The film does have some plot conveniences that prove unlikely. A spaceship has landed in the center of a park in Washington, D.C. yet there is no twenty-four hour media watch. Spectators go home at night, leaving only two (TWO!) soldiers to guard Gort and the spaceship. Gort has already dissolved a tank, a howitzer, and several rifles with his death ray at this point. A jerry-rigged wall of plywood and aluminum cordons them off.

The injured Klaatu (he is shot, of course, while offering peace) is taken to Walter Reed Hospital where extensive tests are run but no one thinks to take a photo of him. This proves handy after his escape, allowing him to go unrecognized by the earthlings for most of the picture.
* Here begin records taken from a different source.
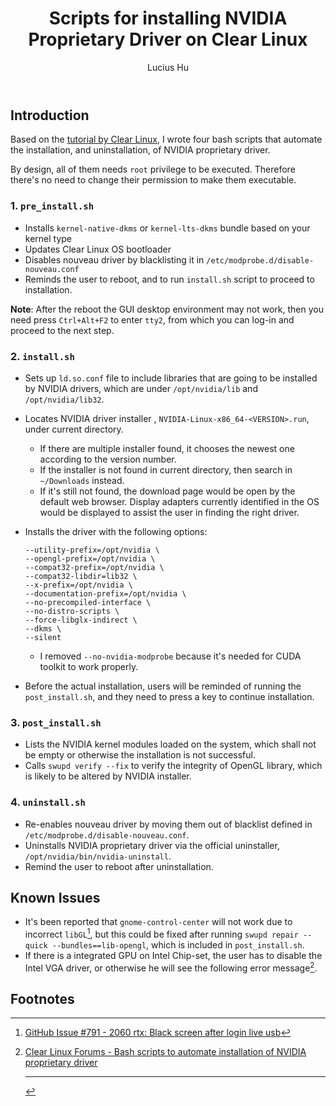 #+TITLE: Scripts for installing NVIDIA Proprietary Driver on Clear Linux
#+AUTHOR: Lucius Hu

** Introduction
   Based on the [[https://clearlinux.org/documentation/clear-linux/tutorials/nvidia][tutorial by Clear Linux]], I wrote four bash scripts that automate the installation, and uninstallation, of NVIDIA proprietary driver.

   By design, all of them needs =root= privilege to be executed. Therefore there's no need to change their permission to make them executable.

*** 1. =pre_install.sh=
- Installs =kernel-native-dkms= or =kernel-lts-dkms= bundle based on your kernel type
- Updates Clear Linux OS bootloader
- Disables nouveau driver by blacklisting it in =/etc/modprobe.d/disable-nouveau.conf=
- Reminds the user to reboot, and to run =install.sh= script to proceed to installation.

*Note*: After the reboot the GUI desktop environment may not work, then you need press =Ctrl+Alt+F2= to enter =tty2=, from which you can log-in and proceed to the next step.

*** 2. =install.sh=
- Sets up =ld.so.conf= file to include libraries that are going to be installed by NVIDIA drivers, which are under =/opt/nvidia/lib= and
  =/opt/nvidia/lib32=.
- Locates NVIDIA driver installer , =NVIDIA-Linux-x86_64-<VERSION>.run=, under current directory.
  - If there are multiple installer found, it chooses the newest one according to the version number.
  - If the installer is not found in current directory, then search in =~/Downloads= instead.
  - If it's still not found, the download page would be open by the default web browser. Display adapters currently identified in the OS
    would be displayed to assist the user in finding the right driver.
- Installs the driver with the following options:
  #+BEGIN_EXAMPLE
       --utility-prefix=/opt/nvidia \
       --opengl-prefix=/opt/nvidia \
       --compat32-prefix=/opt/nvidia \
       --compat32-libdir=lib32 \
       --x-prefix=/opt/nvidia \
       --documentation-prefix=/opt/nvidia \
       --no-precompiled-interface \
       --no-distro-scripts \
       --force-libglx-indirect \
       --dkms \
       --silent
  #+END_EXAMPLE
  - I removed =--no-nvidia-modprobe= because it's needed for CUDA toolkit to work properly.
- Before the actual installation, users will be reminded of running the =post_install.sh=, and they need to press a key to continue installation.

*** 3. =post_install.sh=
- Lists the NVIDIA kernel modules loaded on the system, which shall not be empty or otherwise the installation is not successful.
- Calls =swupd verify --fix= to verify the integrity of OpenGL library, which is likely to be altered by NVIDIA installer.

*** 4. =uninstall.sh=
- Re-enables nouveau driver by moving them out of blacklist defined in =/etc/modprobe.d/disable-nouveau.conf=.
- Uninstalls NVIDIA proprietary driver via the official uninstaller, =/opt/nvidia/bin/nvidia-uninstall=.
- Remind the user to reboot after uninstallation.

** Known Issues
- It's been reported that ~gnome-control-center~ will not work due to incorrect =libGL=[fn:1], but this could be fixed after running =swupd repair --quick --bundles==lib-opengl=, which is included in =post_install.sh=.
- If there is a integrated GPU on Intel Chip-set, the user has to disable the Intel VGA driver, or otherwise he will see the following error message[fn:2].
#+DOWNLOADED: https://sjc1.discourse-cdn.com/business4/uploads/clearlinux/original/1X/e413fa015036c601ed4f717a4deed01a0c2ebf66.png @ 2019-05-26 04:06:21
[[file:img/e413fa015036c601ed4f717a4deed01a0c2ebf66_2019-05-26_04-06-21.png]]

** Footnotes

[fn:1] [[https://github.com/clearlinux/distribution/issues/791#issuecomment-495889570][GitHub Issue #791 - 2060 rtx: Black screen after login live usb]]

[fn:2] [[https://community.clearlinux.org/t/bash-scripts-to-automate-installation-of-nvidia-proprietary-driver/368/10?u=doct0rhu][Clear Linux Forums - Bash scripts to automate installation of NVIDIA proprietary driver]]

-----

#+BEGIN_SRC shell :exports results
  echo "This file was last updated on" "$(date +"%Y/%M/%d")"
#+END_SRC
In addition, Gort, who stands ten feet tall and is made of impenetrable metal, waltzes across downtown Washington unnoticed as he goes to save Klaatu and return him to the spaceship.

That is petulant nitpicking however. The film’s remarkably liberal message is combined seamlessly with a deliberate biblical parable; Klaatu, after all, does descend from the heavens, delivers a message of peace, is killed for his trouble, resurrects, and warns humanity about improper behavior and the hell storm to come if they do not mend their ways. He even adopts the name of “Carpenter” from the laundry ticket he finds in a confiscated suit.
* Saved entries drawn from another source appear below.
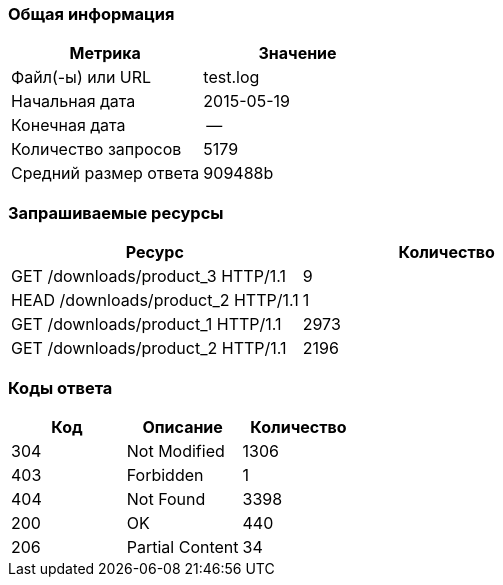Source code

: ### Общая информация ###

[options=header,align=center]
|=======================
| Метрика | Значение
| Файл(-ы) или URL | test.log
| Начальная дата | 2015-05-19
| Конечная дата | --
| Количество запросов | 5179
| Средний размер ответа | 909488b

|=======================
### Запрашиваемые ресурсы ###

[options=header,align=center]
|=======================
| Ресурс | Количество
| GET /downloads/product_3 HTTP/1.1 | 9
| HEAD /downloads/product_2 HTTP/1.1 | 1
| GET /downloads/product_1 HTTP/1.1 | 2973
| GET /downloads/product_2 HTTP/1.1 | 2196
|=======================

### Коды ответа ###

[options=header,align=center]
|=======================
| Код | Описание | Количество
| 304 | Not Modified | 1306
| 403 | Forbidden | 1
| 404 | Not Found | 3398
| 200 | OK | 440
| 206 | Partial Content | 34
|=======================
Leaving us with the poser, whom would Jesus vaporize with his death ray?

Ultimately, The Day the Earth Stood Still acts as an allegory against mindless militarism, nuclear weaponry, and man’s inability to play nice, all dressed up as an intergalactic doomsday warning.

It portrays humanity as a fearful, violent, ignorant race of boobs, which, of course, we are. It won’t get an argument there.

Perhaps that’s the translation of Klaatu’s famous message to Gort.

Maybe “Gort, Klaatu berada nikto” simply means, “Let’s get the hell out of here. These people are idiots.”